If you run into any of these limits, Butler stops working and your workflow commands are not being executed. This isn’t very cool, but upgrading your Trello account might be an option, though.
A look at Butler’s Features and Quota’s Guide, explains what you can expect from upgrading your Trello account.
Whilst this might quickly become like overshooting, but let’s look at this first and then I’ll discuss the other options you have if an account upgrade isn’t the way to go for you.
I am only looking at the limits of commands and operations here, not at the differences of features that come with the different account types (as of July 2019).
::: Special Tip :::
Here’s a good workaround:
If you are using just one team board, you could upgrade to Trello Business Class and get 1200 commands per month (instead of 200 for Trello Gold).
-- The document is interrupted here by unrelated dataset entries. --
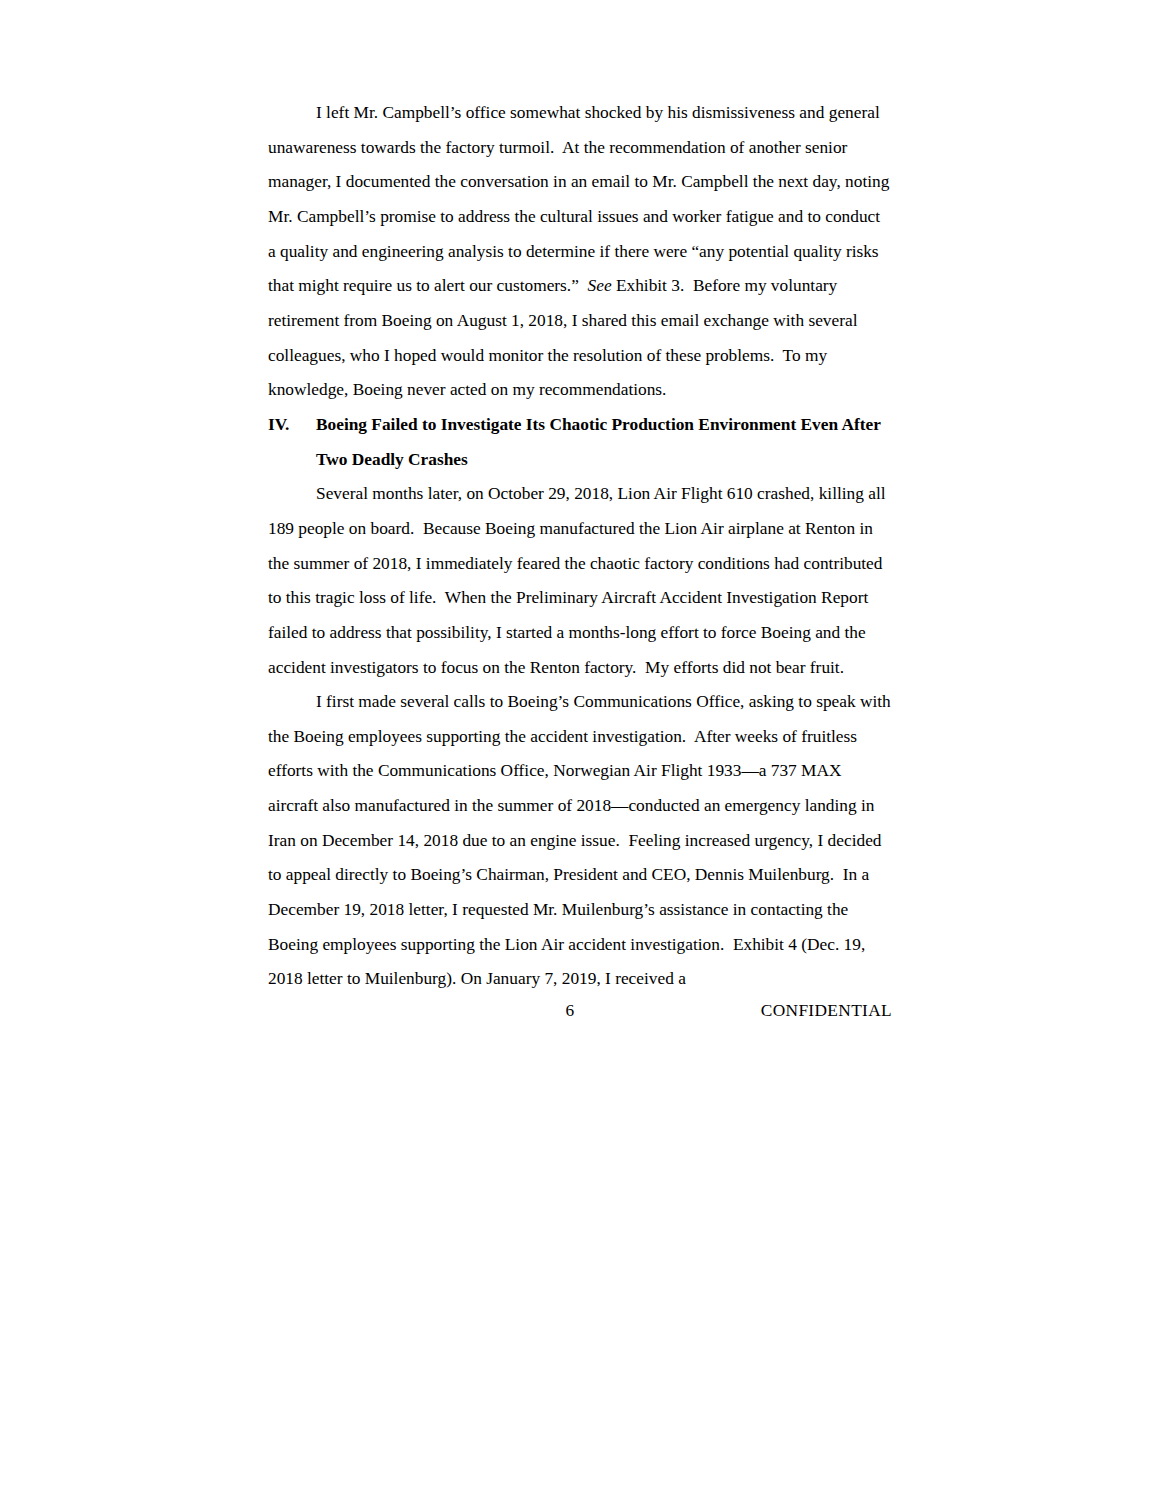I left Mr. Campbell’s office somewhat shocked by his dismissiveness and general unawareness towards the factory turmoil. At the recommendation of another senior manager, I documented the conversation in an email to Mr. Campbell the next day, noting Mr. Campbell’s promise to address the cultural issues and worker fatigue and to conduct a quality and engineering analysis to determine if there were “any potential quality risks that might require us to alert our customers.” See Exhibit 3. Before my voluntary retirement from Boeing on August 1, 2018, I shared this email exchange with several colleagues, who I hoped would monitor the resolution of these problems. To my knowledge, Boeing never acted on my recommendations.
IV. Boeing Failed to Investigate Its Chaotic Production Environment Even After Two Deadly Crashes
Several months later, on October 29, 2018, Lion Air Flight 610 crashed, killing all 189 people on board. Because Boeing manufactured the Lion Air airplane at Renton in the summer of 2018, I immediately feared the chaotic factory conditions had contributed to this tragic loss of life. When the Preliminary Aircraft Accident Investigation Report failed to address that possibility, I started a months-long effort to force Boeing and the accident investigators to focus on the Renton factory. My efforts did not bear fruit.
I first made several calls to Boeing’s Communications Office, asking to speak with the Boeing employees supporting the accident investigation. After weeks of fruitless efforts with the Communications Office, Norwegian Air Flight 1933—a 737 MAX aircraft also manufactured in the summer of 2018—conducted an emergency landing in Iran on December 14, 2018 due to an engine issue. Feeling increased urgency, I decided to appeal directly to Boeing’s Chairman, President and CEO, Dennis Muilenburg. In a December 19, 2018 letter, I requested Mr. Muilenburg’s assistance in contacting the Boeing employees supporting the Lion Air accident investigation. Exhibit 4 (Dec. 19, 2018 letter to Muilenburg). On January 7, 2019, I received a
6 CONFIDENTIAL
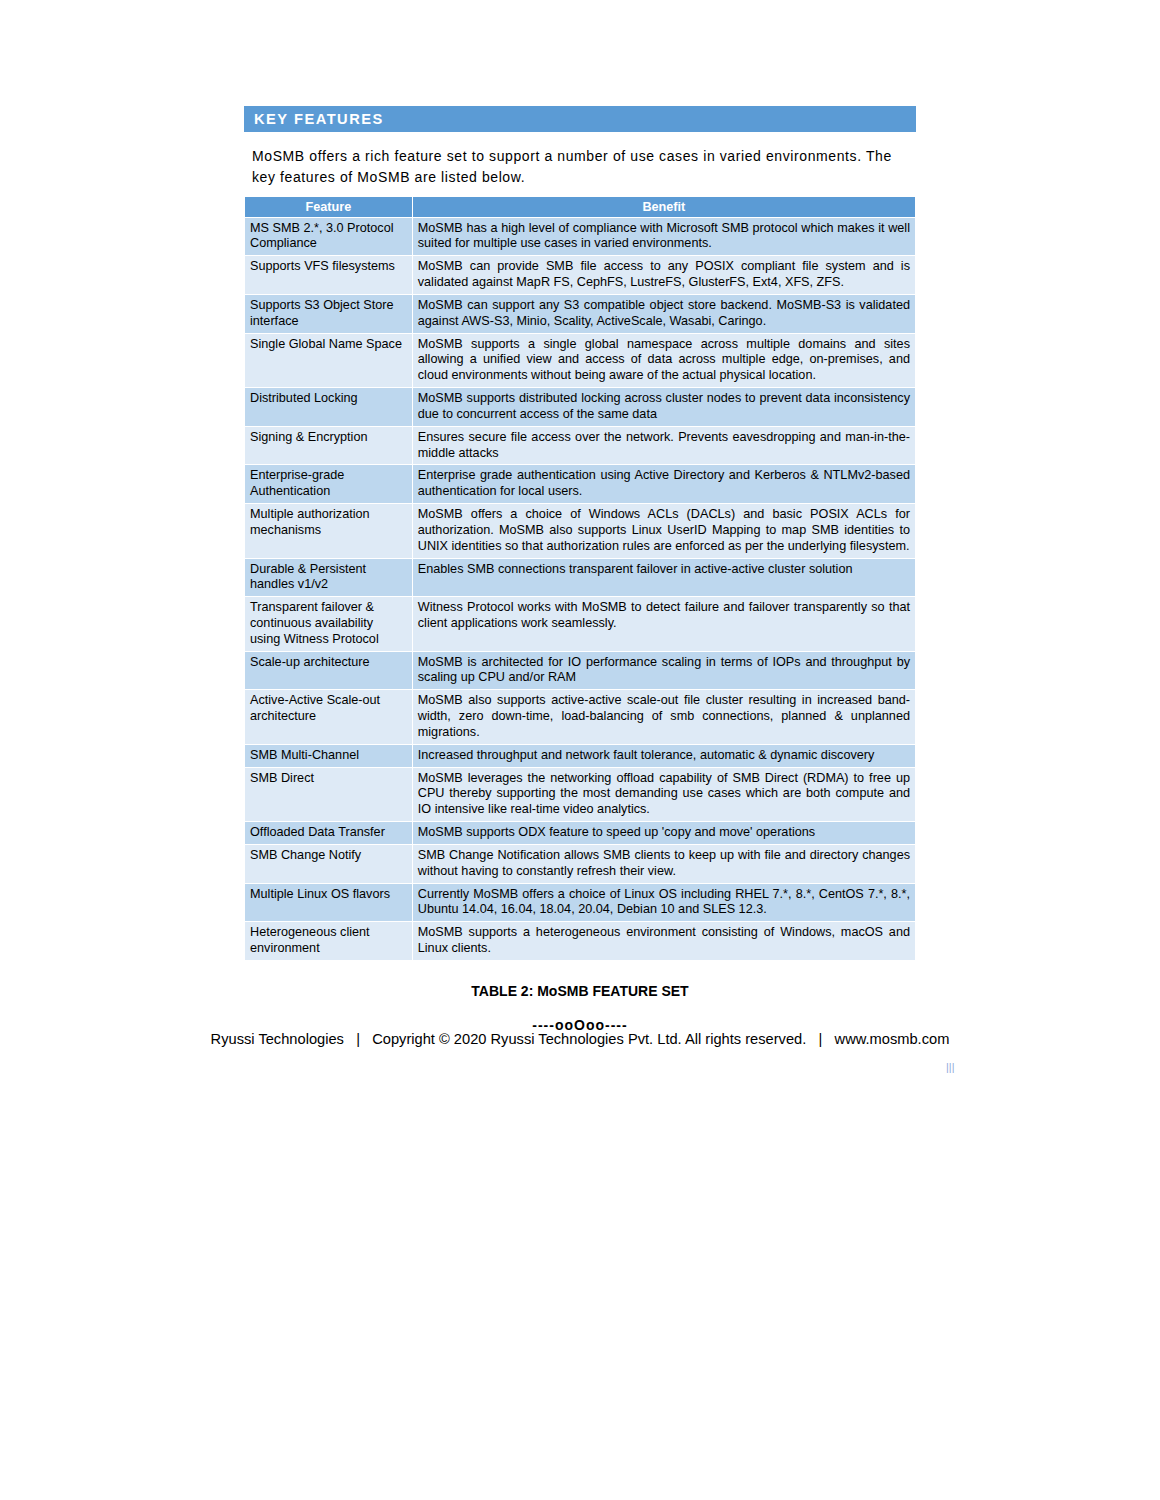KEY FEATURES
MoSMB offers a rich feature set to support a number of use cases in varied environments. The key features of MoSMB are listed below.
| Feature | Benefit |
| --- | --- |
| MS SMB 2.*, 3.0 Protocol Compliance | MoSMB has a high level of compliance with Microsoft SMB protocol which makes it well suited for multiple use cases in varied environments. |
| Supports VFS filesystems | MoSMB can provide SMB file access to any POSIX compliant file system and is validated against MapR FS, CephFS, LustreFS, GlusterFS, Ext4, XFS, ZFS. |
| Supports S3 Object Store interface | MoSMB can support any S3 compatible object store backend. MoSMB-S3 is validated against AWS-S3, Minio, Scality, ActiveScale, Wasabi, Caringo. |
| Single Global Name Space | MoSMB supports a single global namespace across multiple domains and sites allowing a unified view and access of data across multiple edge, on-premises, and cloud environments without being aware of the actual physical location. |
| Distributed Locking | MoSMB supports distributed locking across cluster nodes to prevent data inconsistency due to concurrent access of the same data |
| Signing & Encryption | Ensures secure file access over the network. Prevents eavesdropping and man-in-the-middle attacks |
| Enterprise-grade Authentication | Enterprise grade authentication using Active Directory and Kerberos & NTLMv2-based authentication for local users. |
| Multiple authorization mechanisms | MoSMB offers a choice of Windows ACLs (DACLs) and basic POSIX ACLs for authorization. MoSMB also supports Linux UserID Mapping to map SMB identities to UNIX identities so that authorization rules are enforced as per the underlying filesystem. |
| Durable & Persistent handles v1/v2 | Enables SMB connections transparent failover in active-active cluster solution |
| Transparent failover & continuous availability using Witness Protocol | Witness Protocol works with MoSMB to detect failure and failover transparently so that client applications work seamlessly. |
| Scale-up architecture | MoSMB is architected for IO performance scaling in terms of IOPs and throughput by scaling up CPU and/or RAM |
| Active-Active Scale-out architecture | MoSMB also supports active-active scale-out file cluster resulting in increased band-width, zero down-time, load-balancing of smb connections, planned & unplanned migrations. |
| SMB Multi-Channel | Increased throughput and network fault tolerance, automatic & dynamic discovery |
| SMB Direct | MoSMB leverages the networking offload capability of SMB Direct (RDMA) to free up CPU thereby supporting the most demanding use cases which are both compute and IO intensive like real-time video analytics. |
| Offloaded Data Transfer | MoSMB supports ODX feature to speed up 'copy and move' operations |
| SMB Change Notify | SMB Change Notification allows SMB clients to keep up with file and directory changes without having to constantly refresh their view. |
| Multiple Linux OS flavors | Currently MoSMB offers a choice of Linux OS including RHEL 7.*, 8.*, CentOS 7.*, 8.*, Ubuntu 14.04, 16.04, 18.04, 20.04, Debian 10 and SLES 12.3. |
| Heterogeneous client environment | MoSMB supports a heterogeneous environment consisting of Windows, macOS and Linux clients. |
TABLE 2: MoSMB FEATURE SET
----ooOoo----
Ryussi Technologies | Copyright © 2020 Ryussi Technologies Pvt. Ltd. All rights reserved. | www.mosmb.com
|||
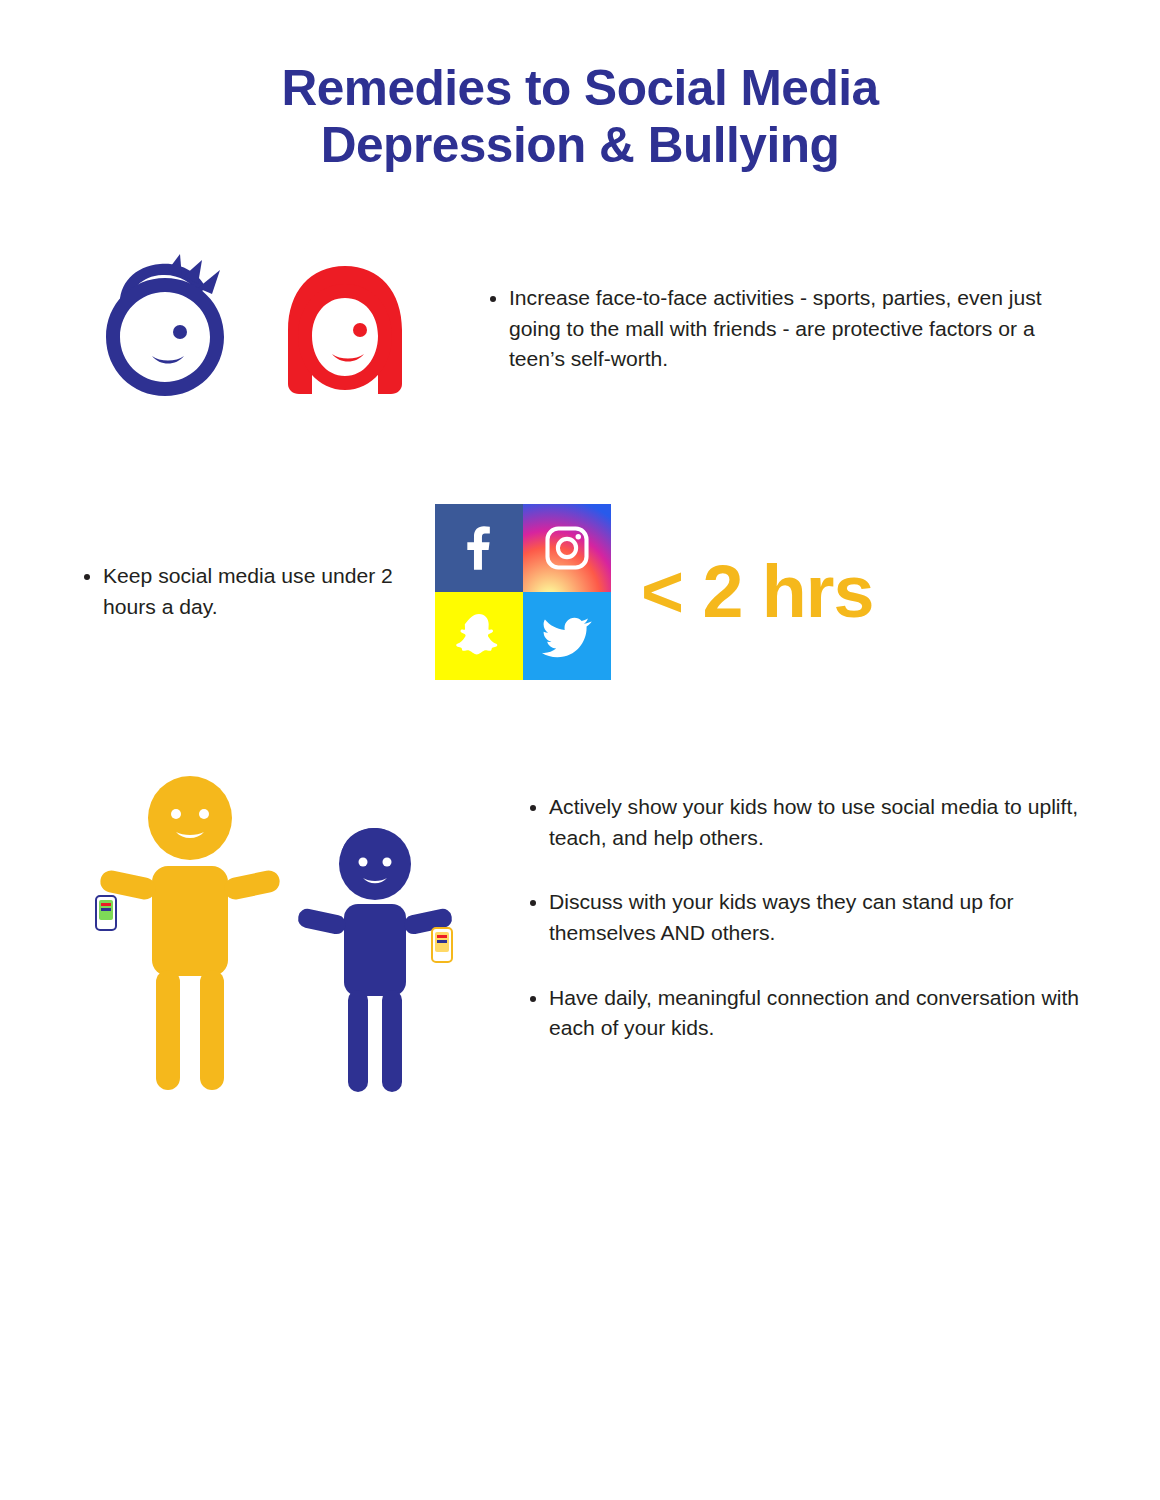Remedies to Social Media
Depression & Bullying
Increase face-to-face activities - sports, parties, even just going to the mall with friends - are protective factors or a teen’s self-worth.
Keep social media use under 2 hours a day.
< 2 hrs
Actively show your kids how to use social media to uplift, teach, and help others.
Discuss with your kids ways they can stand up for themselves AND others.
Have daily, meaningful connection and conversation with each of your kids.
That’s at the moment the best offer they have for users that are using up their budget continuously and are urgently looking for a way to keep their Trello automations intact.
If upgrading your Trello account isn’t an option for you because you don’t have the resources or Trello’s plan options do not play very well with your business’ requirements, you may want to think it through whether adjustments made to the commands you have set up could be an integral part of your new workflow strategy in Trello.
2. Recheck your Command Setup
I recently came across someone who was cut off from Butler because they hit the wall.
With a business account, they had 6000 commands and 125000 operations available per month, but at the middle of the month, they faced an automation stop because they had used up their 6000 commands. The interesting fact here was, that they had used up only 7174 of their operations.
Using simple math, it‘s easy to understand that an overwhelming number of their commands must have been made up of just one operation (or action).
Whilst I am not familiar with this company’s workflow strategy in Trello, I did wonder whether it was really necessary to set up 5000+ commands with just one action.
If I were in the situation they are in now, I would have a look at these “one-liners” and see if some of them could be merged.
That’s a strategic check and could require some work.
The command setups would change from very trivial (when A then B) to sophisticated (when A and C, do B, do D). But thinking it through and implementing such changes would reduce the number of commands significantly. And that’s what is needed in this case: delaying or eliminating the critical moment of hitting Butler’s limit.
Implementing such a professional workflow strategy in Trello might mean to look for synergies between business processes and to start a documentation process for your workflows. But this is no waste of time!
Many workflows consist of more than one command and often enough, even of more than one command type.
If you want to start documenting what belongs where, here’s a cheatsheet I created for my own documentation. It tracks the different command types that a workflow is made of and can be downloaded for free from my Resource Library.
3. Outsource some of the Workflows to an Automation Tool
The third suggestion should be seen as a supplement, not a substitute for the above mentioned approaches as part of your workflow strategy in Trello boards.
We are in the Digital Age, and these tools were meant to provide connections between the hundreds of web applications that are available today.
But there is no reason why they couldn’t be used to set up an automation “within” a tool as well. As long as they offer both trigger and the right actions for a tool … there is no reason why you shouldn’t give it a try.
For those entrepreneurs out there with a tight budget: Zapier might be the most popular nowadays, but their free plan is only something to get your feet wet with.
From the four tools mentioned above, Integromat offers by far the best conditions: not only do they have the most trigger and actions in store, they also allow you to start working on a free plan that is more than an appetizer.